*PROVIDED DATA*:
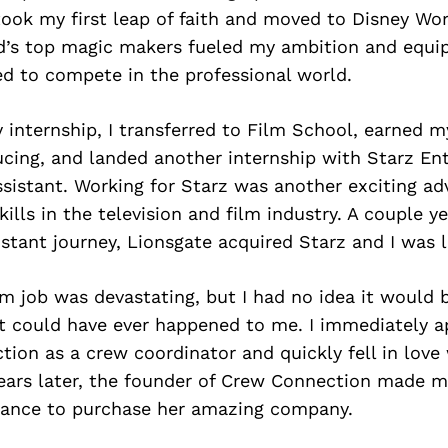
 took my first leap of faith and moved to Disney Wo
d’s top magic makers fueled my ambition and equ
ed to compete in the professional world.
 internship, I transferred to Film School, earned 
ucing, and landed another internship with Starz En
sistant. Working for Starz was another exciting ad
ills in the television and film industry. A couple y
stant journey, Lionsgate acquired Starz and I was l
 job was devastating, but I had no idea it would 
t could have ever happened to me. I immediately ap
ion as a crew coordinator and quickly fell in love
ears later, the founder of Crew Connection made me
chance to purchase her amazing company.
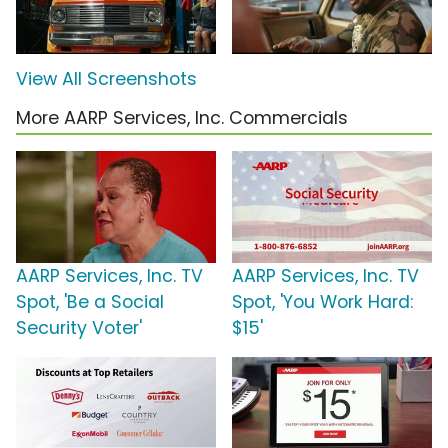
View All Screenshots
More AARP Services, Inc. Commercials
AARP Services, Inc. TV
AARP Services, Inc. TV
Spot, 'Be a Social
Spot, 'You Work Hard:
Security Voter'
$15'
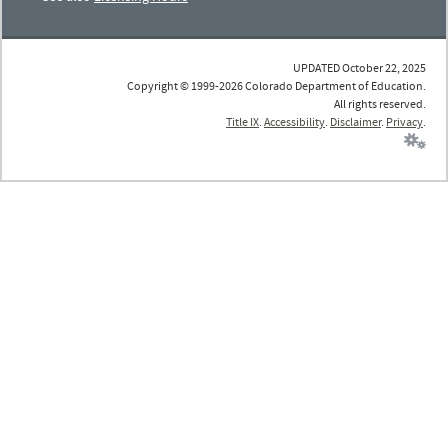
UPDATED October 22, 2025
Copyright © 1999-2026 Colorado Department of Education.
All rights reserved.
Title IX
.
Accessibility
.
Disclaimer
.
Privacy
.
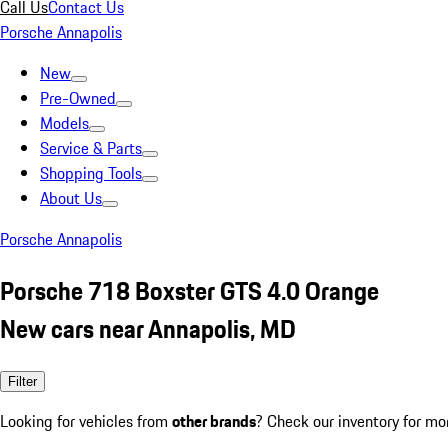
Call Us
Contact Us
Porsche Annapolis
New
Pre-Owned
Models
Service & Parts
Shopping Tools
About Us
Porsche Annapolis
Porsche 718 Boxster GTS 4.0 Orange
New cars near Annapolis, MD
Filter
Looking for vehicles from
other brands
? Check our inventory for mo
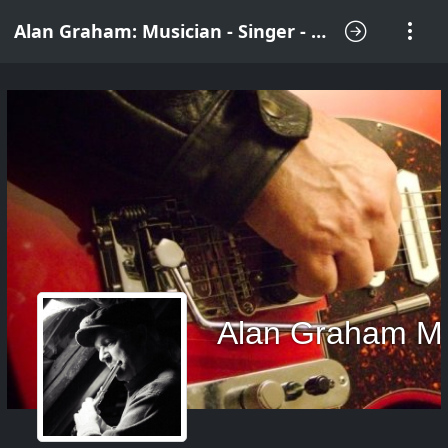
Alan Graham: Musician - Singer - Songwriter
Alan Graham M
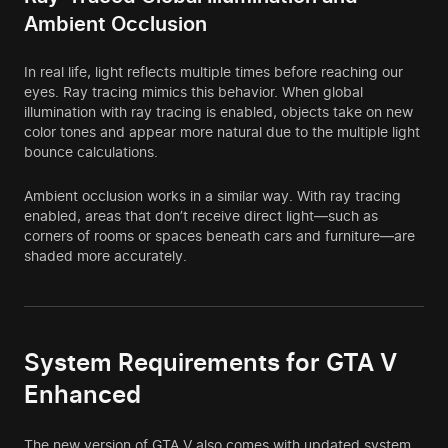
Ambient Occlusion
In real life, light reflects multiple times before reaching our
eyes. Ray tracing mimics this behavior. When global
illumination with ray tracing is enabled, objects take on new
color tones and appear more natural due to the multiple light
bounce calculations.
Ambient occlusion works in a similar way. With ray tracing
enabled, areas that don’t receive direct light—such as
corners of rooms or spaces beneath cars and furniture—are
shaded more accurately.
System Requirements for GTA V
Enhanced
The new version of GTA V also comes with updated system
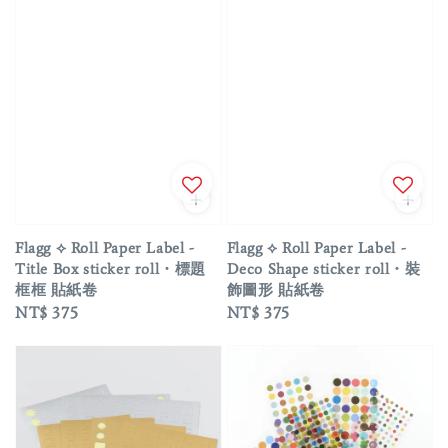
Flagg ⟡ Roll Paper Label -
Flagg ⟡ Roll Paper Label -
Title Box sticker roll・標題
Deco Shape sticker roll・裝
框框 貼紙卷
飾圖形 貼紙卷
Regular
NT$ 375
Regular
NT$ 375
price
price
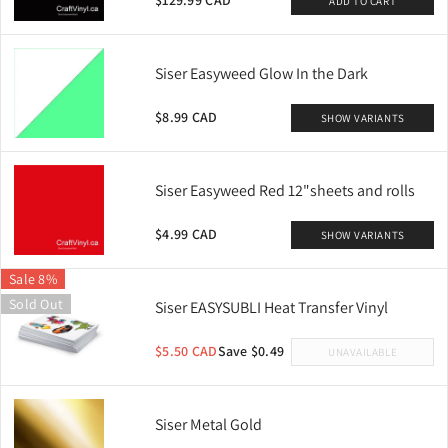
$129.99 CAD
ADD TO CART
Siser Easyweed Glow In the Dark
$8.99 CAD
SHOW VARIANTS
Siser Easyweed Red 12"sheets and rolls
$4.99 CAD
SHOW VARIANTS
Sale 8%
Sold Out
Siser EASYSUBLI Heat Transfer Vinyl
$5.50 CAD
Save $0.49
UNAVAILABLE
Siser Metal Gold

*TASK DETAILS*:
Please format the text in the rows above, from the line containing "Alan Graham: Musician - Singer - Songwriter" through the line containing "Alan Graham M", as a JSON list of strings with one string per line and blank lines omitted.

*OUTPUT BELOW*:
[
  "Alan Graham: Musician - Singer - Songwriter",
  "Alan Graham M"
]